Se c’è una cosa che i grandi del passato possono fare per noi, non è metterci in guardia ma aiutarci a trovare la nostra strada, sostenerci nelle scelte. Anche la poesia può fare questo, anzi forse nulla più della poesia può fare questo». È così che fiume in piena e mare s’incontrano, quando Bolelli sostiene il pensiero di Jovanotti amplificandolo: «Se un pensatore, un filosofo, uno che ha talento, non mi aiuta a guardare il mondo dalla parte delle opportunità, se non mi offre soluzioni per vivere meglio, se come dici tu non dice la parola che accende il desiderio di progettare un presente migliore, allora quel pensatore, quel filosofo, quell’artista di talento, non è all’altezza del suo compito più elevato».Vale la pena tuffarsi in questo fiume di parole, perché c’è dentro l’energia di due visionari, c’è l’attitudine alla vita che ti rapisce in quelle pagine.

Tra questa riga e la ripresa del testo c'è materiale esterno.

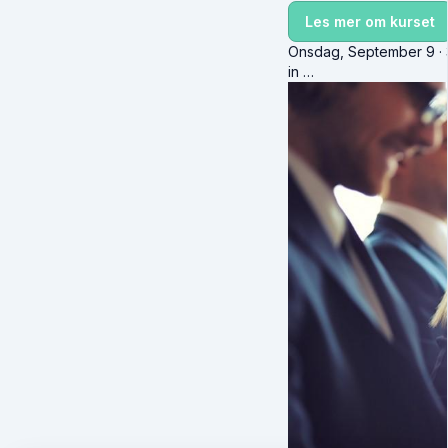
Les mer om kurset
Onsdag, September 9 · 3
in …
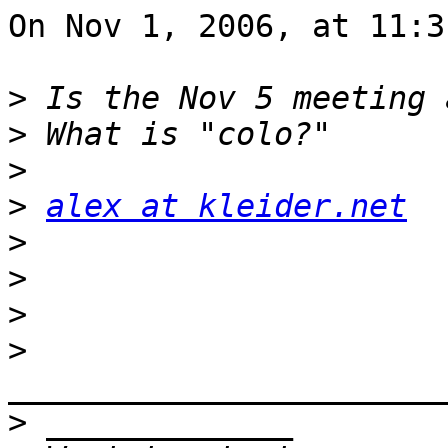
On Nov 1, 2006, at 11:3
>
>
>
>
alex at kleider.net
>
>
>
>
>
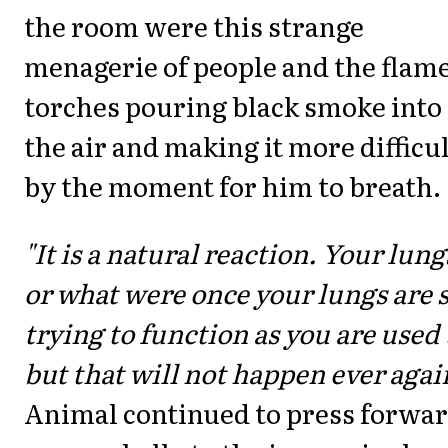
the room were this strange
menagerie of people and the flam
torches pouring black smoke into
the air and making it more difficu
by the moment for him to breath.
"It is a natural reaction. Your lungs
or what were once your lungs are s
trying to function as you are used 
but that will not happen ever agai
Animal continued to press forwa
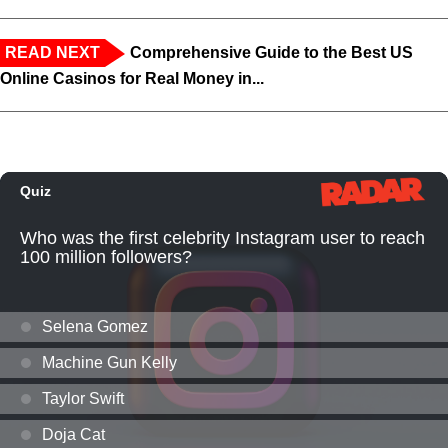
READ NEXT
Comprehensive Guide to the Best US
Online Casinos for Real Money in...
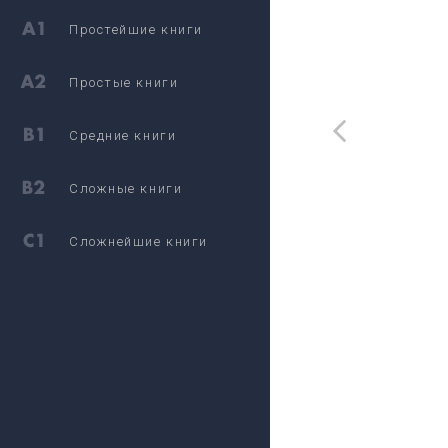
Простейшие книги
Простые книги
Средние книги
Сложные книги
Сложнейшие книги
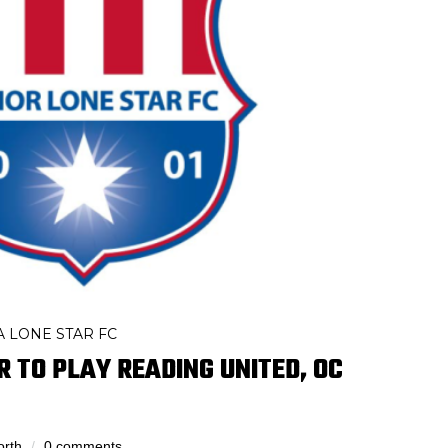
 LONE STAR FC
R TO PLAY READING UNITED, OC
orth
0 comments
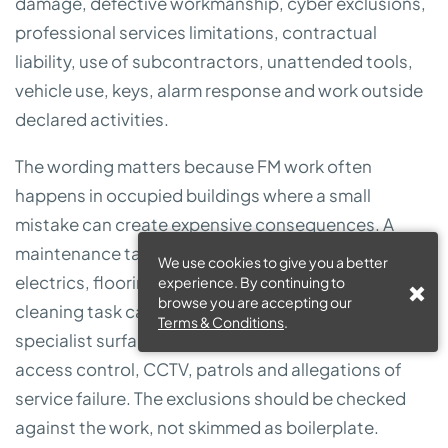
damage, defective workmanship, cyber exclusions,
professional services limitations, contractual
liability, use of subcontractors, unattended tools,
vehicle use, keys, alarm response and work outside
declared activities.
The wording matters because FM work often
happens in occupied buildings where a small
mistake can create expensive consequences. A
maintenance task can damage water systems,
We use cookies to give you a better
electrics, flooring, stock or tenant equipment. A
experience. By continuing to
browse you are accepting our
cleaning task can create slip risk or damage
Terms & Conditions
.
specialist surfaces. Security duties can involve keys,
access control, CCTV, patrols and allegations of
service failure. The exclusions should be checked
against the work, not skimmed as boilerplate.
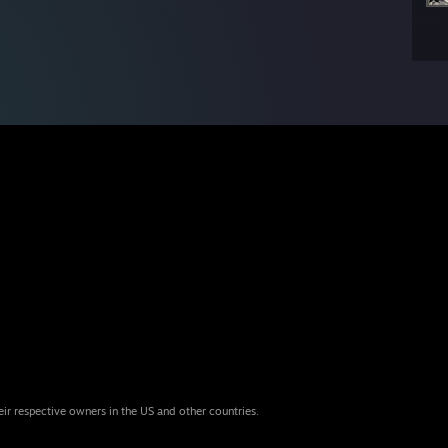
eir respective owners in the US and other countries.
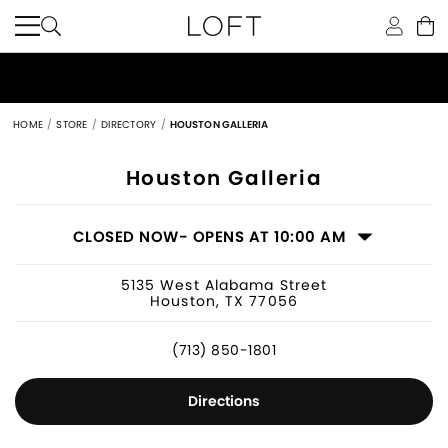
HOME
STORE
DIRECTORY
HOUSTON GALLERIA
Women's Clothing Store in Houston, 
Houston Galleria
CLOSED NOW
- OPENS AT 10:00 AM
5135 West Alabama Street
Houston, TX 77056
(713) 850-1801
Directions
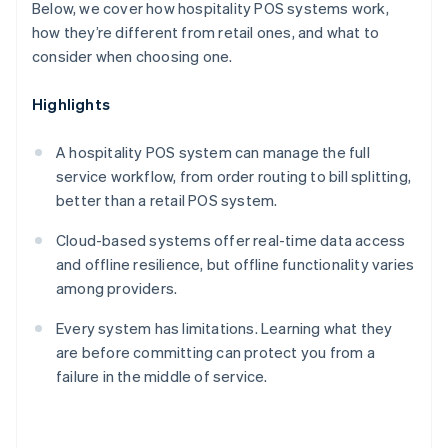
Below, we cover how hospitality POS systems work,
how they’re different from retail ones, and what to
consider when choosing one.
Highlights
A hospitality POS system can manage the full
service workflow, from order routing to bill splitting,
better than a retail POS system.
Cloud-based systems offer real-time data access
and offline resilience, but offline functionality varies
among providers.
Every system has limitations. Learning what they
are before committing can protect you from a
failure in the middle of service.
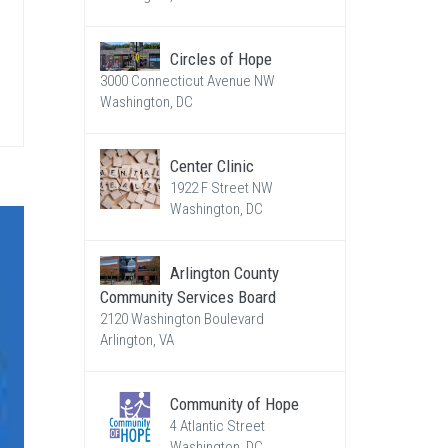
Circles of Hope
3000 Connecticut Avenue NW
Washington, DC
Center Clinic
1922 F Street NW
Washington, DC
Arlington County
Community Services Board
2120 Washington Boulevard
Arlington, VA
Community of Hope
4 Atlantic Street
Washington, DC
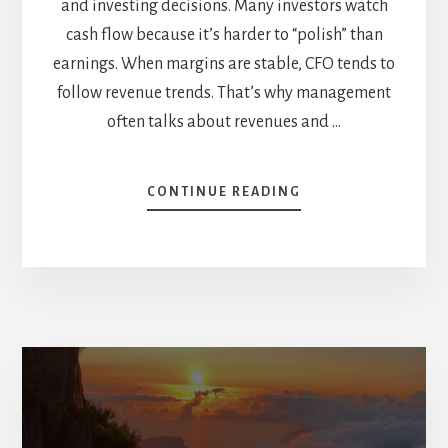
and investing decisions. Many investors watch
cash flow because it’s harder to “polish” than
earnings. When margins are stable, CFO tends to
follow revenue trends. That’s why management
often talks about revenues and …
ABOUT
CONTINUE READING
OPERATING
CASH
FLOW
VS
FREE
CASH
FLOW:
FOLLOW
THE
CASH
(CASE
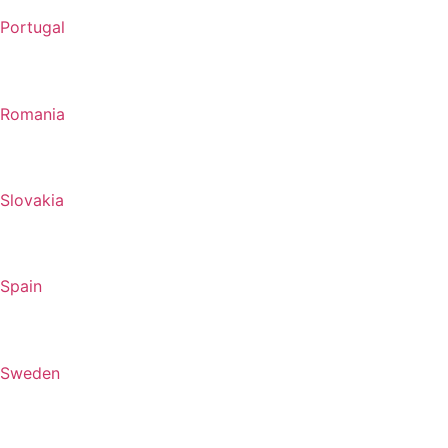
Portugal
Romania
Slovakia
Spain
Sweden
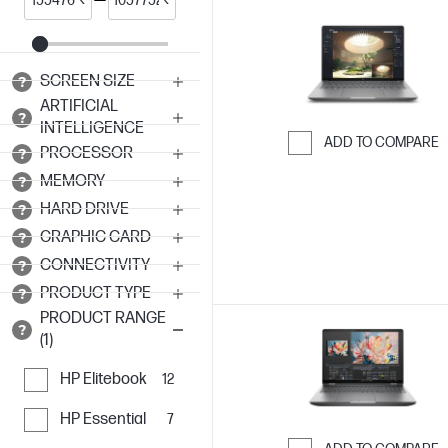
SCREEN SIZE
ARTIFICIAL
INTELLIGENCE
ADD TO COMPARE
PROCESSOR
Skip to Compar
MEMORY
HARD DRIVE
GRAPHIC CARD
CONNECTIVITY
PRODUCT TYPE
PRODUCT RANGE
(1)
HP Elitebook
12
HP Essential
7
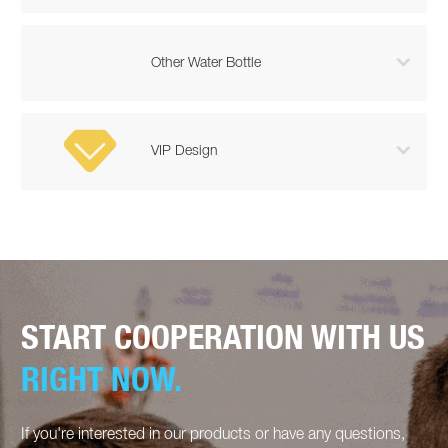

Other Water Bottle

VIP Design
START COOPERATION WITH US
RIGHT NOW.
If you're interested in our products or have any questions,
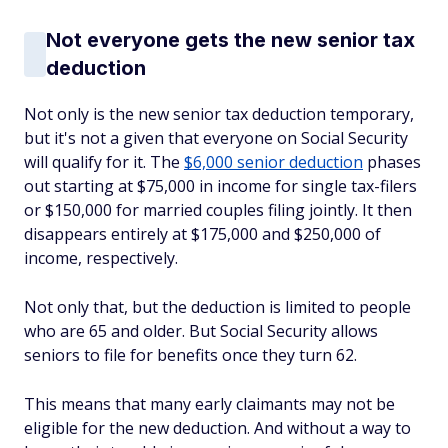
Not everyone gets the new senior tax
deduction
Not only is the new senior tax deduction temporary,
but it's not a given that everyone on Social Security
will qualify for it. The
$6,000 senior deduction
phases
out starting at $75,000 in income for single tax-filers
or $150,000 for married couples filing jointly. It then
disappears entirely at $175,000 and $250,000 of
income, respectively.
Not only that, but the deduction is limited to people
who are 65 and older. But Social Security allows
seniors to file for benefits once they turn 62.
This means that many early claimants may not be
eligible for the new deduction. And without a way to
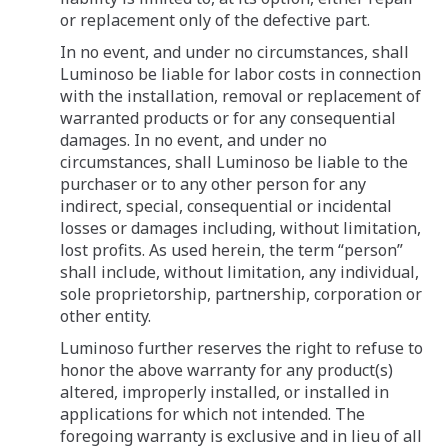
or replacement only of the defective part.
In no event, and under no circumstances, shall
Luminoso be liable for labor costs in connection
with the installation, removal or replacement of
warranted products or for any consequential
damages. In no event, and under no
circumstances, shall Luminoso be liable to the
purchaser or to any other person for any
indirect, special, consequential or incidental
losses or damages including, without limitation,
lost profits. As used herein, the term “person”
shall include, without limitation, any individual,
sole proprietorship, partnership, corporation or
other entity.
Luminoso further reserves the right to refuse to
honor the above warranty for any product(s)
altered, improperly installed, or installed in
applications for which not intended. The
foregoing warranty is exclusive and in lieu of all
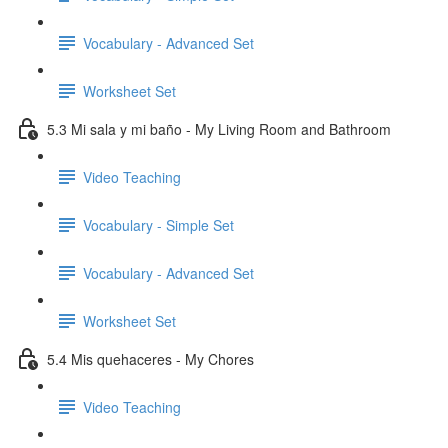
Vocabulary - Advanced Set
Worksheet Set
5.3 Mi sala y mi baño - My Living Room and Bathroom
Video Teaching
Vocabulary - Simple Set
Vocabulary - Advanced Set
Worksheet Set
5.4 Mis quehaceres - My Chores
Video Teaching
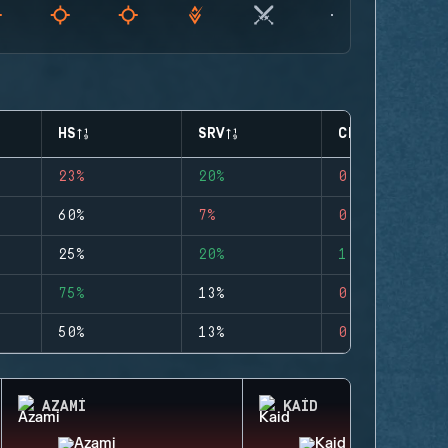
HS
SRV
CLUTCHES
23%
20%
0
60%
7%
0
25%
20%
1
75%
13%
0
50%
13%
0
AZAMI
KAID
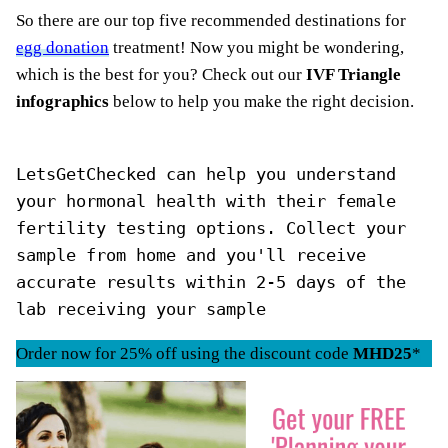
So there are our top five recommended destinations for
egg donation
treatment! Now you might be wondering,
which is the best for you? Check out our
IVF Triangle
infographics
below to help you make the right decision.
LetsGetChecked can help you understand 
your hormonal health with their female 
fertility testing options. Collect your 
sample from home and you'll receive 
accurate results within 2-5 days of the 
lab receiving your sample
Order now for 25% off using the discount code
MHD25
*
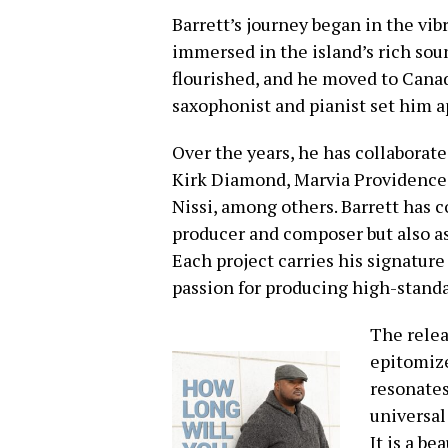
Barrett’s journey began in the vi
immersed in the island’s rich sou
flourished, and he moved to Canad
saxophonist and pianist set him a
Over the years, he has collaborate
Kirk Diamond, Marvia Providence,
Nissi, among others. Barrett has c
producer and composer but also as
Each project carries his signature 
passion for producing high-standa
The relea
epitomize
resonates
universal
It is a b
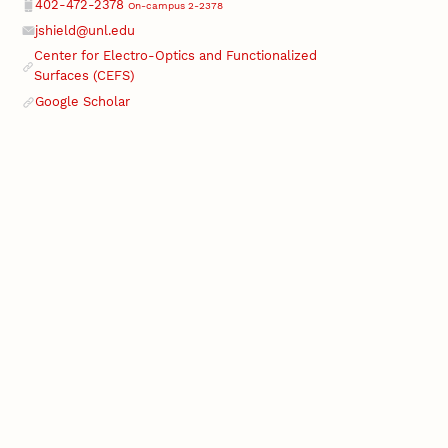
Phone
402-472-2378
On-campus 2-2378
jshield@unl.edu
Email
Center for Electro-Optics and Functionalized
Surfaces (CEFS)
Google Scholar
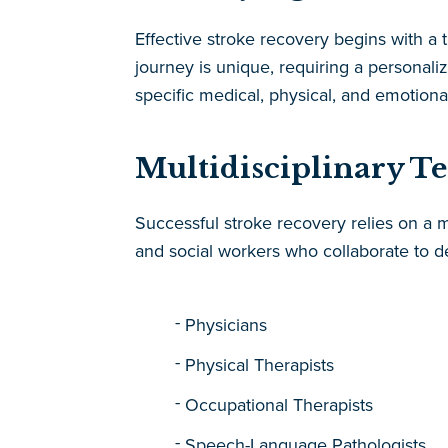
Effective stroke recovery begins with a
journey is unique, requiring a persona
specific medical, physical, and emotiona
Multidisciplinary T
Successful stroke recovery relies on a mu
and social workers who collaborate to de
Physicians
Physical Therapists
Occupational Therapists
Speech-Language Pathologists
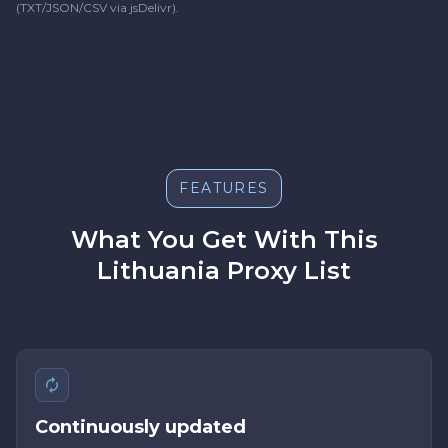
(TXT/JSON/CSV via jsDelivr).
FEATURES
What You Get With This
Lithuania Proxy List
Continuously updated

Jovanotti sarà solo il nome d’arte che si è scelto, però sembra che l “omen”, come sostenevano i latini, segua proprio il nomen nel suo caso. Perché è un’artista di quelli che respirano con gli occhi, visioni, tendenze e culture di mondi diversi, e te le regalano in una canzone, in un disco che porti a casa come una valigia piena di viaggi. Uno di quelli che riempiono gli stadi, e poi ti capita di incontrarlo in una notte d’estate che canta al Joes’s Pub dell’East Village, a New York. Sì che si marcia sempre su una linea di frontiera nelle sue canzoni, da Safari a Tutto l’amore che posso però c’è sempre di mezzo l’amore immancabilmente.

Un disco, quest’ultimo, scritto durante la dolorosa scomparsa della madre, e nel testo de Le tasche piene di sassi, è struggente l’innocenza di un bambino con cui Lorenzo la ricorda. È un disco che viene fuori sul palco, giocando con gli archetipi tradizionali, quelli che vanno dal clown all’eroe mitologico. Un costume di scena da supereroe, quello che la mattina dovremmo vestire tutti, «se vedessimo il sole come un grande occhio di bue sarebbe un bell’esperimento». E già Lorenzo, «i sogni che si fanno da bambini non dobbiamo realizzarli alla lettera: è il metabolismo che conta, l’attitudine verso la vita. Non diventerai tecnicamente un supereroe, ma puoi essere il supereroe di te stesso. Si dev’essere orgogliosi della propria vita, si deve fare di tutto per diventare orgogliosi della propria vita.». In fondo “il più grande spettacolo dopo il Big Bang” è proprio questo.